Force est de constater que le caractère de ces derniers a été méticuleusement étudié. Alain Mangeon nous fait saisir son émoi vis-à-vis de sa nouvelle dulcinée, prêt à aider et à donner naïvement de lui-même par rapport à l’adversité, jusqu’à tout sacrifier, à mettre en balance ce pour quoi il s’est engagé professionnellement. Isabelle est un personnage plus complexe, au travers duquel le drame intervient. Elle fait preuve d’une psychologie ambiguë et a le don, de par des malheurs dont elle fait état, d’attiser la compassion et le don de soi. Enfin, Paul Sbikowski, le massif personnage qui subit les péripéties, se veut subtilement contrasté entre son apparence physique et son caractère réel.
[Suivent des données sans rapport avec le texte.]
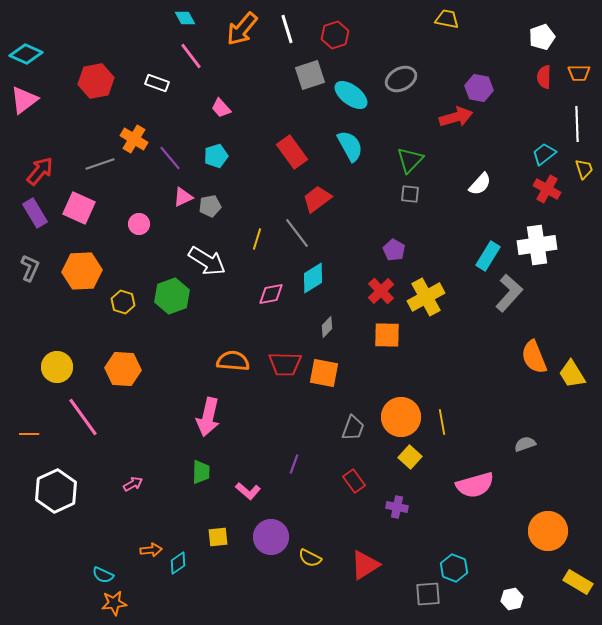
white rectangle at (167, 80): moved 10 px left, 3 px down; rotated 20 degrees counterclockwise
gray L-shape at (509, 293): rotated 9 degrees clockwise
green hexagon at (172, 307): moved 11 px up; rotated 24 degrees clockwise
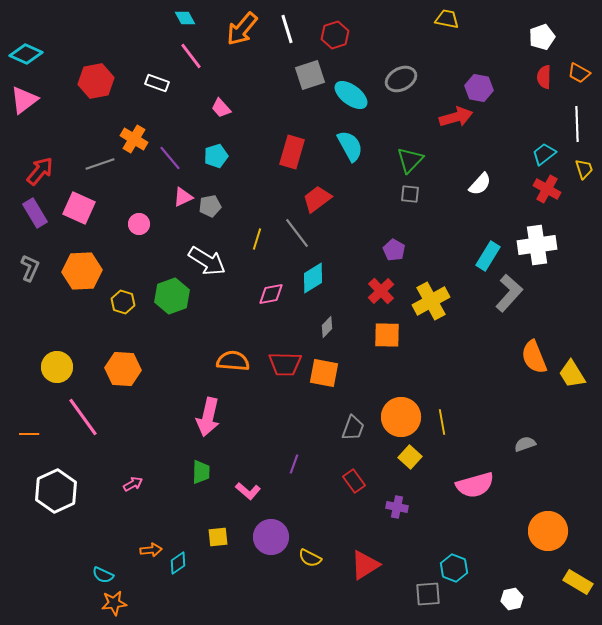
orange trapezoid at (579, 73): rotated 30 degrees clockwise
red rectangle at (292, 152): rotated 52 degrees clockwise
yellow cross at (426, 297): moved 5 px right, 4 px down
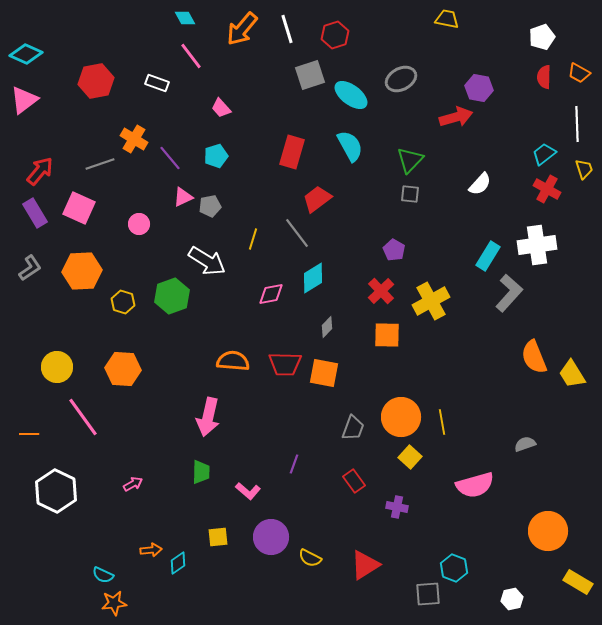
yellow line at (257, 239): moved 4 px left
gray L-shape at (30, 268): rotated 32 degrees clockwise
white hexagon at (56, 491): rotated 9 degrees counterclockwise
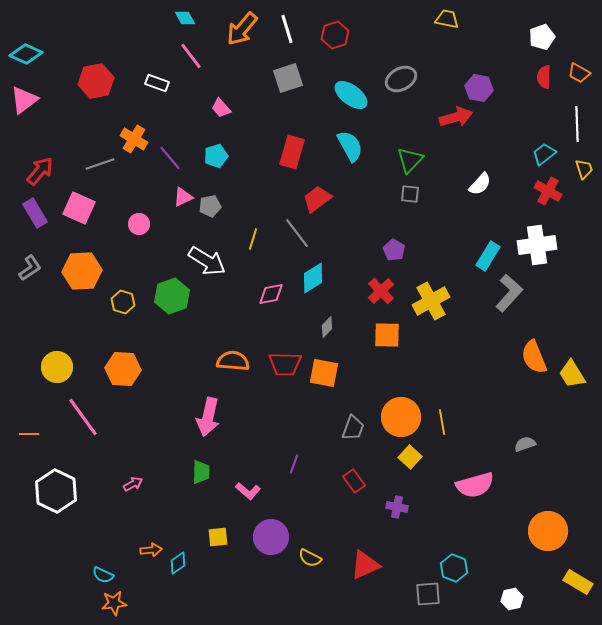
gray square at (310, 75): moved 22 px left, 3 px down
red cross at (547, 189): moved 1 px right, 2 px down
red triangle at (365, 565): rotated 8 degrees clockwise
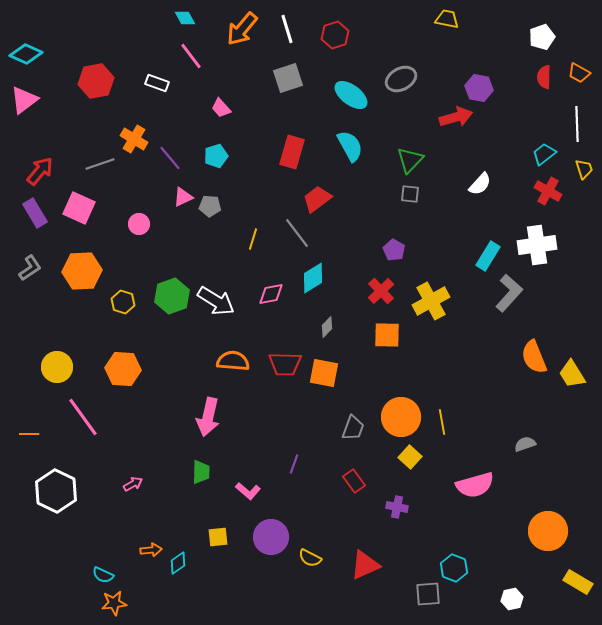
gray pentagon at (210, 206): rotated 15 degrees clockwise
white arrow at (207, 261): moved 9 px right, 40 px down
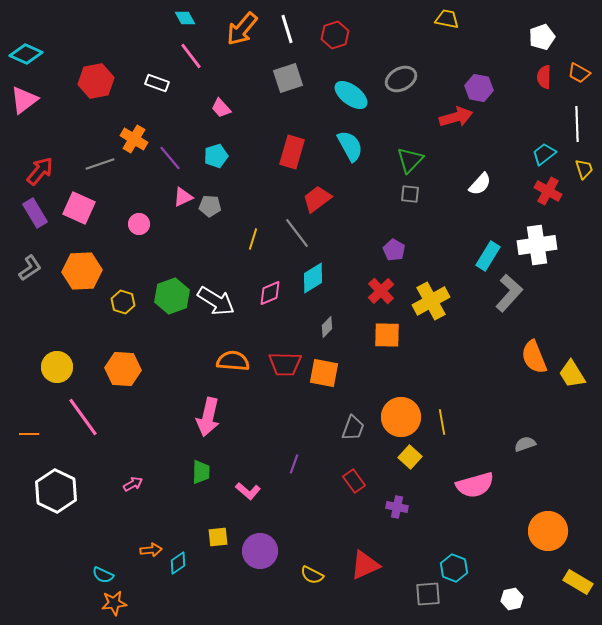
pink diamond at (271, 294): moved 1 px left, 1 px up; rotated 12 degrees counterclockwise
purple circle at (271, 537): moved 11 px left, 14 px down
yellow semicircle at (310, 558): moved 2 px right, 17 px down
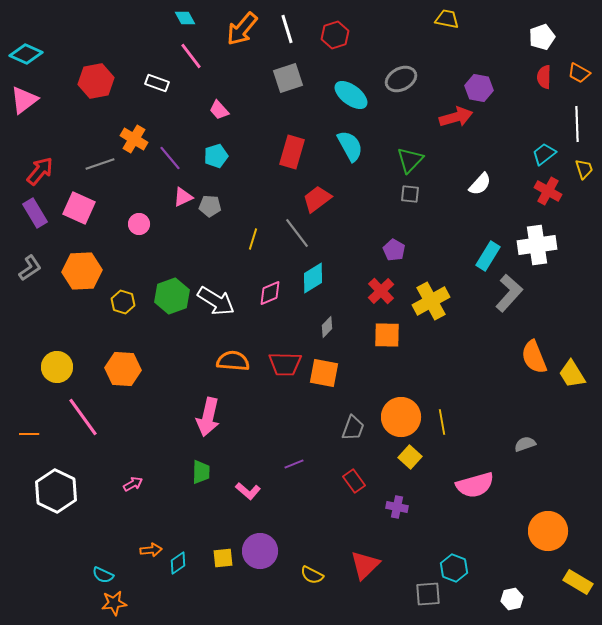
pink trapezoid at (221, 108): moved 2 px left, 2 px down
purple line at (294, 464): rotated 48 degrees clockwise
yellow square at (218, 537): moved 5 px right, 21 px down
red triangle at (365, 565): rotated 20 degrees counterclockwise
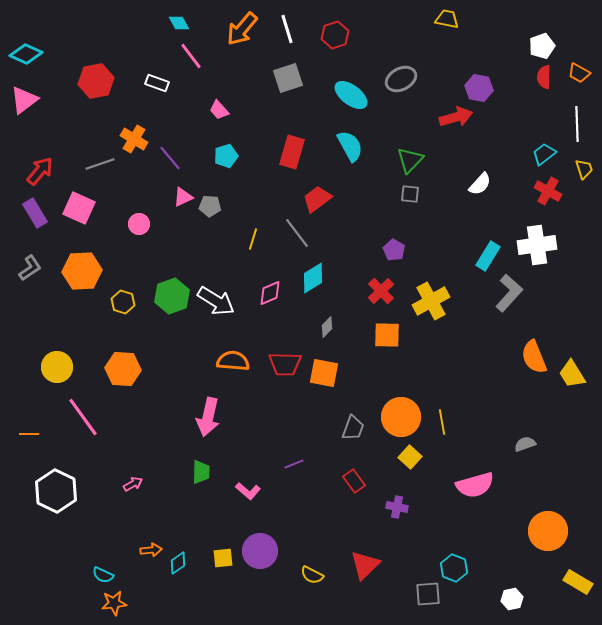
cyan diamond at (185, 18): moved 6 px left, 5 px down
white pentagon at (542, 37): moved 9 px down
cyan pentagon at (216, 156): moved 10 px right
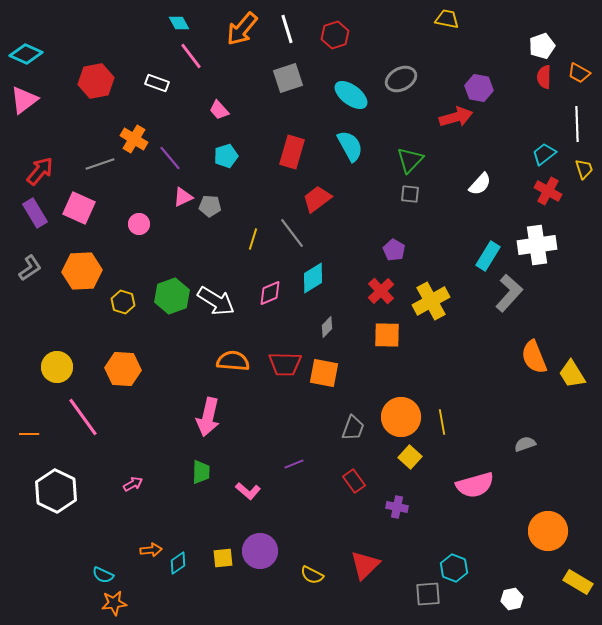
gray line at (297, 233): moved 5 px left
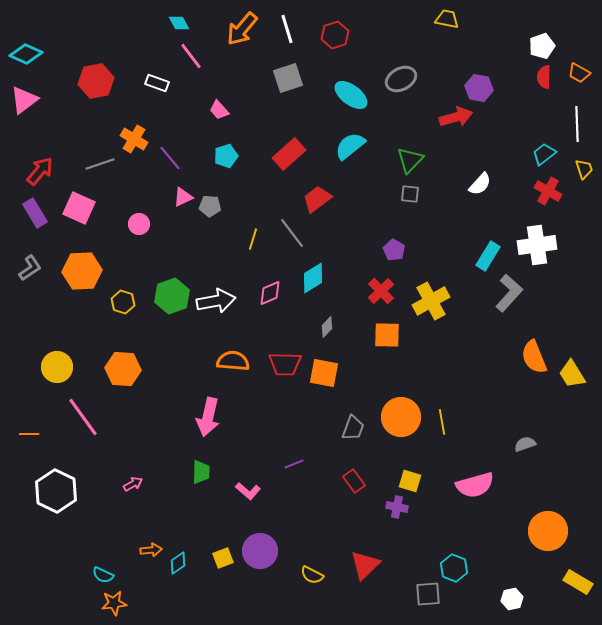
cyan semicircle at (350, 146): rotated 100 degrees counterclockwise
red rectangle at (292, 152): moved 3 px left, 2 px down; rotated 32 degrees clockwise
white arrow at (216, 301): rotated 42 degrees counterclockwise
yellow square at (410, 457): moved 24 px down; rotated 25 degrees counterclockwise
yellow square at (223, 558): rotated 15 degrees counterclockwise
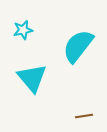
La spirale infernale à laquelle on assiste est excellemment menée et nous entraîne tortueusement jusqu’à plus profond d’un drame annoncé. A l’image d’Alain, le lecteur est appelé à entendre les vicissitudes conjugales insoutenables d’Isabelle et à se révolter comme lui devant de tels actes. On en vient presque à comprendre ses décisions radicales, prises dans le cadre d’une agonie oppressante. Mais, il y a un revers à son histoire qui nous sera opposé judicieusement, froidement et imparablement, via l’enquête policière, et qui ne pourra que laisser un goût de fiel dans la bouche.

Au niveau dessin, le travail effilé de Fred Pontarolo est superbe. Jouant audacieusement sur les proportions, il use d’un trait sans fioriture empli de sensibilité, s’appréciant dans un encrage bien doucereux. La montée en puissance de la tragédie se perçoit remarquablement, auréolée par les expressions de détresse d’Isabelle, les métaphores graphiques sombres et les cogitations explicites d’Alain. La colorisation qui accompagne le tout et qui varie astucieusement selon l’intensité des moments est des plus réussies.

Un récit extraordinaire, tragique et fielleux sur une descente aux enfers irréversibles bien marquante réalisé par un Fred Pontarolo en pleine forme.